Last sunday, just like every other sunday, I read through the wedding announcements in the newspaper. One caught my eye. This particular bride had graduated from UVA with her masters degree in communications disorders and had taken a job as the speech-language pathologist for a public school system in Virginia. This statement about her life caught my attention because, according to my plan, this was going to be the path I was going to take after I graduated with my bachelors degree. I was really bothered by the fact that this girl is living the life I chose to walk away from to do fulltime ministry. I was also bothered that I was bothered...
Anyway, I have just been sitting on this and waiting for God to show me something about this. I know I have settled this in my heart and often fight down feelings of missing out of things "I could be doing". I love speech pathology and wonder why God would place such feelings and interests in my life if there was never anything for me to do about it. I also think about the money I could be giving away to others in ministry if I was earning it (by the boatloads) as a speech pathologist. But today God reminded me of something...

▶ _Exercise objective_:
Answer these three questions about the post above, one line each:
1. What master's degree did the bride in the announcement earn from UVA?
2. What job did she take afterward?
3. What money does the writer think about giving away to others in ministry?
The rows that follow aren't needed here.

Dataset items:
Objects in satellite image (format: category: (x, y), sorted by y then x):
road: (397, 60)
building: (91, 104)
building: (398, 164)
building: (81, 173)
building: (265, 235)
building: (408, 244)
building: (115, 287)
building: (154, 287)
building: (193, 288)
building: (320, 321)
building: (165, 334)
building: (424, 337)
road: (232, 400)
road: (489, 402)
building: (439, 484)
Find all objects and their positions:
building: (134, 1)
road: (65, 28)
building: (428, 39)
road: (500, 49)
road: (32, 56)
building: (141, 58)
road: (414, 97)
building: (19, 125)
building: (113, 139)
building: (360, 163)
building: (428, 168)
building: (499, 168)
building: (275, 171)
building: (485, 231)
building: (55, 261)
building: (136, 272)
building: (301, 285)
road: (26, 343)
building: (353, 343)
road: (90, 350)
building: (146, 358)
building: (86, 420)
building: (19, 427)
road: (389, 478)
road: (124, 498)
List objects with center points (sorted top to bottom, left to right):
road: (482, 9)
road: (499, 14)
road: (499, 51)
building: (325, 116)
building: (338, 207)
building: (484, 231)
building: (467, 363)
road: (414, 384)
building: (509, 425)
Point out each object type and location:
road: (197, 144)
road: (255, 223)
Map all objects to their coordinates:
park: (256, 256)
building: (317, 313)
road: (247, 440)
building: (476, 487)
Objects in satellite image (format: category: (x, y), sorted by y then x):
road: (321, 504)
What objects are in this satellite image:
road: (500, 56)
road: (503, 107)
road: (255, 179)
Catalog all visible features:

▶ _The completed task_:
1. A master's degree in communications disorders.
2. Speech-language pathologist for a public school system in Virginia.
3. The money the writer could earn as a speech pathologist.